Le juge et le philosophe

Philippe Raynaud, Armand Colin, 2008, 288 p. 22,50 €
L’histoire récente de la philosophie du droit est assez mouvementée. Après une phase de désintérêt quasi général de la part des intellectuels durant les années 1960, la disparition des régimes communistes en Europe et la perspective d’une fin de l’histoire ont amené un véritable renouveau de la discipline. De nombreuses problématiques nouvelles concernant l’État de droit, les droits de l’homme et la place du sujet dans la société ont connu un bel essor jusque dans la décennie 1990. Mais l’enthousiasme semble s’être calmé depuis : nous assistons, affirme Philippe Raynaud, à un « désenchantement du droit », concomitant au déclin des espoirs de paix nés il y a vingt ans. La recherche du soft power, la confiance dans la régulation des relations internationales, l’instauration de l’égalité formelle : ces idéaux ont été largement déçus à l’échelle mondiale, et ont entraîné avec eux bien des espoirs suscités par l’arbitrage du droit.

 

À travers ces aléas de popularité, on voit à quel point la philosophie du droit peut être sollicitée par l’actualité et touche directement aux rapports entre vérité, justice et pouvoir.
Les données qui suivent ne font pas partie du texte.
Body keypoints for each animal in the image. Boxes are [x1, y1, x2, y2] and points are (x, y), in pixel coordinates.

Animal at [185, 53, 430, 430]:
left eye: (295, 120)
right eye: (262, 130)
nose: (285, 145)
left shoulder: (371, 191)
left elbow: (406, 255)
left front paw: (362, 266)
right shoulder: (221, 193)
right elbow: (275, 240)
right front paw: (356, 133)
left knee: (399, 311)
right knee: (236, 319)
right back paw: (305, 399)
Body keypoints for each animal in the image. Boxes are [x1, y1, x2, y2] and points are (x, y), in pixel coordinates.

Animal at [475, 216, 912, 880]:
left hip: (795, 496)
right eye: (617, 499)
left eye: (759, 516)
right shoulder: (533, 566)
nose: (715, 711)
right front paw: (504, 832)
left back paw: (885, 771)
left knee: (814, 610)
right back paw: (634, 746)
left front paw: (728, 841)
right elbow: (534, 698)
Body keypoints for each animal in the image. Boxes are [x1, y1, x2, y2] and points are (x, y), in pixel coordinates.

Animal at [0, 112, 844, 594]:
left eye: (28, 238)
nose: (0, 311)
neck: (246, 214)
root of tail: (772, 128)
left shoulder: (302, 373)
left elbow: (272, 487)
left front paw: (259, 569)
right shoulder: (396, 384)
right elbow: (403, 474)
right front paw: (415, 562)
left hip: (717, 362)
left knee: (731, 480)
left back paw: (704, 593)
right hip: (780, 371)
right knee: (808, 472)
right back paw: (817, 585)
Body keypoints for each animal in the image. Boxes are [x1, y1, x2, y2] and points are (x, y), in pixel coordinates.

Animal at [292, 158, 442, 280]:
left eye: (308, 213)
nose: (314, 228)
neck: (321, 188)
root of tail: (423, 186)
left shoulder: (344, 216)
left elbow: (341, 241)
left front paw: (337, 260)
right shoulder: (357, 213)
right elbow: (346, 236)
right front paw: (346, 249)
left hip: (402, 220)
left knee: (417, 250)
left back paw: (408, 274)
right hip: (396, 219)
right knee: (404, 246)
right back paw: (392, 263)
Retraçant la genèse de ces questions, P. Raynaud montre comment aujourd’hui encore ces problématiques classiques alimentent les débats entre deux courants bien vivants de la pensée du droit. Le premier, rationaliste, défendu notamment par Jürgen Habermas et Ronald Dworkin, place au cœur du droit les exigences morales, indépendantes du législateur. Ce qui n’empêche pas que les principes de liberté et d’égalité soient le fruit d’un travail permanent de discussion démocratique. Le second courant, positiviste et sceptique, rejette, en se réclamant de Hans Kelsen, de Norberto Bobbio et de Michel Troper, l’existence de valeurs absolues, qui tendent toujours à instaurer le règne d’une élite intellectuelle détachée de la volonté populaire.